Entre os trabalhadores de rendimentos mais baixos, alguns já são abrangidos pelo mínimo de existência e, por isso, não sentirão diferença. Outros, igualmente de baixos rendimentos, e mesmo alguns que já beneficiam desta medida pagando menos IRS mas não estando totalmente isentos, passarão a estar cobertos por esta regra e irão pagar menos imposto.
O mínimo de existência é uma regra fiscal que pretende garantir que, depois de o fisco aplicar as taxas do IRS, um cidadão não fica com um rendimento líquido anual inferior a um determinado patamar considerado indispensável para viver. Isto significa que quem ganha menos está isento ou tem uma redução do imposto na proporção necessária para que, no final das contas, o rendimento líquido não seja inferior a esse limiar definido na lei.
################
— TAREFA A REALIZAR —
Reproduza na íntegra, sem qualquer alteração, o texto acima sobre o mínimo de existência.

— CONJUNTO DE DADOS —
################
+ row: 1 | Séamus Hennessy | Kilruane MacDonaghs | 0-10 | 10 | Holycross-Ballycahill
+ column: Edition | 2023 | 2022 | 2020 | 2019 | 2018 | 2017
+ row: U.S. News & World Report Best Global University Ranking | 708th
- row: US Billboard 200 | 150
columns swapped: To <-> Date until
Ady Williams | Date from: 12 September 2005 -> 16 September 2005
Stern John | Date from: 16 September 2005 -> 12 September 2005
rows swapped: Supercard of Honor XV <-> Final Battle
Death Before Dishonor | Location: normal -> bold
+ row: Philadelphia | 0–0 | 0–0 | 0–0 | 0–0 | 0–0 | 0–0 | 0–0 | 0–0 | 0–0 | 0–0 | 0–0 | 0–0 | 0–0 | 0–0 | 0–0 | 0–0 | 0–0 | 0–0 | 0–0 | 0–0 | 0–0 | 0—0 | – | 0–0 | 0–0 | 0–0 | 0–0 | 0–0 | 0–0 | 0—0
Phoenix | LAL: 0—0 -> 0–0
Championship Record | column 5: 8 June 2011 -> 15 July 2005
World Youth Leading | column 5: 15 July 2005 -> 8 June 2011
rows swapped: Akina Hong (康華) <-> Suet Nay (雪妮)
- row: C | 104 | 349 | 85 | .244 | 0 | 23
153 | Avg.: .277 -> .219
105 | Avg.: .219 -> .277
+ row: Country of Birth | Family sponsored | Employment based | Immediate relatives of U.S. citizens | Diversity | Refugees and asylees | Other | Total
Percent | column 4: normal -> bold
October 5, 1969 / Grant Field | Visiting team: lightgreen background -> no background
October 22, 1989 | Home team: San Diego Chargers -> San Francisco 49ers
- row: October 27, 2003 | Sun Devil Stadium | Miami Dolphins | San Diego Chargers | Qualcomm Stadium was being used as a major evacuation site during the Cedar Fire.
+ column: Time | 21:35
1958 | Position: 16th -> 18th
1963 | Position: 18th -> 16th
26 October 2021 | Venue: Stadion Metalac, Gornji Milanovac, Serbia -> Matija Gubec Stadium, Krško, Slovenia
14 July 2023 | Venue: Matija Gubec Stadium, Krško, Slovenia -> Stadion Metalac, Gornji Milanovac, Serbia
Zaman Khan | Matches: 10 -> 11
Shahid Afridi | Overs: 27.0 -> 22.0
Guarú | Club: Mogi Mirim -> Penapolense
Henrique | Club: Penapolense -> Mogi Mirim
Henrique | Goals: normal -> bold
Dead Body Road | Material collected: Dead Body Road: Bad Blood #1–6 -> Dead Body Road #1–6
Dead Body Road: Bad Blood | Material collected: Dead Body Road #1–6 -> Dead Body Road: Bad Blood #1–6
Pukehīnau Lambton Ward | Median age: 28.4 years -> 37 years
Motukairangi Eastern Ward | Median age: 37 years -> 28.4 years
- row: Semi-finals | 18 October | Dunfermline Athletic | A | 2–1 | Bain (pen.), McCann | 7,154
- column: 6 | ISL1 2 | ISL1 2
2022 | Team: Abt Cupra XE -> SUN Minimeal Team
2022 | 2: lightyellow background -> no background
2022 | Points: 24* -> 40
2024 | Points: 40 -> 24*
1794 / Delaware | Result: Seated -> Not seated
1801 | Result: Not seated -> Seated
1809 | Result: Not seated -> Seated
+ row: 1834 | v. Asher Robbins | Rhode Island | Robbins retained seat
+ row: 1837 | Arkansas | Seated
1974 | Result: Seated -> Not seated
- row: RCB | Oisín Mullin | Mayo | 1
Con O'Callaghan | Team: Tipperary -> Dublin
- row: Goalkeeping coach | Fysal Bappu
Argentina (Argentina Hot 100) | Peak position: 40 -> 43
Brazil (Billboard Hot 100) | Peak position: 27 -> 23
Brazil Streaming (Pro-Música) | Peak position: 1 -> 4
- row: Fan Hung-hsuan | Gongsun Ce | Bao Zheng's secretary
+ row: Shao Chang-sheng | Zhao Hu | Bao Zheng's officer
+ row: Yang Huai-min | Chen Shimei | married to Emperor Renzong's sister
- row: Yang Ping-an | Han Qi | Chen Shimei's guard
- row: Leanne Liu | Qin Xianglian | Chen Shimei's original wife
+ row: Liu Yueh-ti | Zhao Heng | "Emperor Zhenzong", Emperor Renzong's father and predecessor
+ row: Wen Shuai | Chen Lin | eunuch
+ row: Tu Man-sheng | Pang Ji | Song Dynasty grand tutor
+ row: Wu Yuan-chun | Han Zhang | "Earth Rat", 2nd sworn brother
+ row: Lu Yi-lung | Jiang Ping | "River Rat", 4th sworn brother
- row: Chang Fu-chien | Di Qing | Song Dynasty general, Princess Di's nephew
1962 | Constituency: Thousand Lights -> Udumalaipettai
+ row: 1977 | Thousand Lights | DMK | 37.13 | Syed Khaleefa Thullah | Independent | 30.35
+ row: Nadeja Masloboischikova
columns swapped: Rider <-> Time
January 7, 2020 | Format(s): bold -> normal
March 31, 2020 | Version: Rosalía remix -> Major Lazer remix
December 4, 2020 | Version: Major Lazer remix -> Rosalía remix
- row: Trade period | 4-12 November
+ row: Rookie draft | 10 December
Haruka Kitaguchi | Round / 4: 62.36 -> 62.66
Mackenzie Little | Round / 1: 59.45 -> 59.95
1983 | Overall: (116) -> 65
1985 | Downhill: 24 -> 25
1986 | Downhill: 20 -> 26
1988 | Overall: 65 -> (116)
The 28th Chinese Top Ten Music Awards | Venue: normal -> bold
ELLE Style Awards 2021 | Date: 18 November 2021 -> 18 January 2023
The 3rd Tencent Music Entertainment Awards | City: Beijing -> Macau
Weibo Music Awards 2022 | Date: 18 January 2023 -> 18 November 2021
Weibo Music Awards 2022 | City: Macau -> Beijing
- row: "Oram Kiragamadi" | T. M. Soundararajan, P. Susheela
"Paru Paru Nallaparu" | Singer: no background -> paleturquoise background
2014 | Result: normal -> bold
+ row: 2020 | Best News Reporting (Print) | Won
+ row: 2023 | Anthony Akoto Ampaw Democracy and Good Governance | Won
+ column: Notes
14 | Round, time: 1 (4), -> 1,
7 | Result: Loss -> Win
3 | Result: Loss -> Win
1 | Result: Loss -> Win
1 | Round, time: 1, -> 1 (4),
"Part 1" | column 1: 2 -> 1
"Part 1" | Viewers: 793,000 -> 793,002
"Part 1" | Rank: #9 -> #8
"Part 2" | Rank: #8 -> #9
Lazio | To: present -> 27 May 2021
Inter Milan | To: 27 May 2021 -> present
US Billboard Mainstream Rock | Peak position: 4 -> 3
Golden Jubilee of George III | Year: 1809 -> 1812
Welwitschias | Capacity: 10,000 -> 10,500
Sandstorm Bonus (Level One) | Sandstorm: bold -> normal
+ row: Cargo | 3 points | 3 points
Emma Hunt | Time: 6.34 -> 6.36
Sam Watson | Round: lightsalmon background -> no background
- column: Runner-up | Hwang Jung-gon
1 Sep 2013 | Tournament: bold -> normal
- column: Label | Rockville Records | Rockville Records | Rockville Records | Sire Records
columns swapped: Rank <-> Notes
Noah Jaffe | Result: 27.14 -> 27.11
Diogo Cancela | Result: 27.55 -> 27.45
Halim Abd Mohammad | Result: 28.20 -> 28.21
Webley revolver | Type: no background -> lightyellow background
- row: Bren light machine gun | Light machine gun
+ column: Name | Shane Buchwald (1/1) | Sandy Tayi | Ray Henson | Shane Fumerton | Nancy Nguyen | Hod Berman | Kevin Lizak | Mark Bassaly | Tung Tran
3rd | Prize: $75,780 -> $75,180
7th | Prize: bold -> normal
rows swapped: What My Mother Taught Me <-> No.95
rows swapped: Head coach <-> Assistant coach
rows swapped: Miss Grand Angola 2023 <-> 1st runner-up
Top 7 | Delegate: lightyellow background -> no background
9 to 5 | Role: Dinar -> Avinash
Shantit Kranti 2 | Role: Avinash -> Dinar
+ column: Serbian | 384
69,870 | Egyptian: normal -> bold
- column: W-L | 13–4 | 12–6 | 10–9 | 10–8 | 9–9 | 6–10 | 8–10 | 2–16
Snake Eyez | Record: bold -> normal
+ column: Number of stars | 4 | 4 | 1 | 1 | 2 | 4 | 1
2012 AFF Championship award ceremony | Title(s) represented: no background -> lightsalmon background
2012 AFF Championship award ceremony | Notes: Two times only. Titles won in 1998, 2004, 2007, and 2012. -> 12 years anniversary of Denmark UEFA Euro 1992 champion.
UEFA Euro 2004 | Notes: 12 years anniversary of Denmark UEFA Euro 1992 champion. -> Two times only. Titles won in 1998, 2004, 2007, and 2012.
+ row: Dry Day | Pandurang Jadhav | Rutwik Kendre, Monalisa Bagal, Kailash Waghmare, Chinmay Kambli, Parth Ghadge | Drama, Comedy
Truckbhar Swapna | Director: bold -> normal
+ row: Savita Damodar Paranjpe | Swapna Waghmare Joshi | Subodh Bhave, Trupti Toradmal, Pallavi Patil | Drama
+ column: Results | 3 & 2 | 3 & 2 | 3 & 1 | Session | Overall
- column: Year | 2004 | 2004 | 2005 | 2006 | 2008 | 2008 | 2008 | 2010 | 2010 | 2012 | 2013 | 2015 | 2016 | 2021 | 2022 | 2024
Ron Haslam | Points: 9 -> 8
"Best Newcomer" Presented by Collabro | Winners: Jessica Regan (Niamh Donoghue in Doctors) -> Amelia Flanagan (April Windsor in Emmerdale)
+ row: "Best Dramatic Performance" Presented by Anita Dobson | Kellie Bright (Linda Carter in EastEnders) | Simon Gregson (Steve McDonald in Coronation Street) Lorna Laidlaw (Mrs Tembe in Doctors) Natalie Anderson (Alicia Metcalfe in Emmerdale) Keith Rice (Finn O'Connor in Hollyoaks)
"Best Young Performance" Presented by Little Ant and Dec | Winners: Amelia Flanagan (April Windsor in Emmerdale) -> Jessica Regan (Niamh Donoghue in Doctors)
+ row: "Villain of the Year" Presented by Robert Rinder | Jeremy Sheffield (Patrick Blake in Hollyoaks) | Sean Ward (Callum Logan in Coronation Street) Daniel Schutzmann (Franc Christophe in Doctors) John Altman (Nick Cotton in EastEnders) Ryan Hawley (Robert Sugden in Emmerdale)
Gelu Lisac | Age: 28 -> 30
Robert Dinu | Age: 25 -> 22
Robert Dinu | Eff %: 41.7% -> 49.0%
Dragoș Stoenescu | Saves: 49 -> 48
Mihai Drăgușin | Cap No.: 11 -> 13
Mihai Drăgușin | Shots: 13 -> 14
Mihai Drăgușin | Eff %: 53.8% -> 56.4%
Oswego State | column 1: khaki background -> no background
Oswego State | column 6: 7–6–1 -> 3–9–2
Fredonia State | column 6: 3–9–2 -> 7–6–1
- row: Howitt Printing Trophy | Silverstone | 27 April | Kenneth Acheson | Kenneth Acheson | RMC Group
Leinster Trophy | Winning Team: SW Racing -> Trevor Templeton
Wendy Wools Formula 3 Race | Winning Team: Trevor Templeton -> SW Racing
################
— RESPOSTA AO EXERCÍCIO —
Entre os trabalhadores de rendimentos mais baixos, alguns já são abrangidos pelo mínimo de existência e, por isso, não sentirão diferença. Outros, igualmente de baixos rendimentos, e mesmo alguns que já beneficiam desta medida pagando menos IRS mas não estando totalmente isentos, passarão a estar cobertos por esta regra e irão pagar menos imposto.
O mínimo de existência é uma regra fiscal que pretende garantir que, depois de o fisco aplicar as taxas do IRS, um cidadão não fica com um rendimento líquido anual inferior a um determinado patamar considerado indispensável para viver. Isto significa que quem ganha menos está isento ou tem uma redução do imposto na proporção necessária para que, no final das contas, o rendimento líquido não seja inferior a esse limiar definido na lei.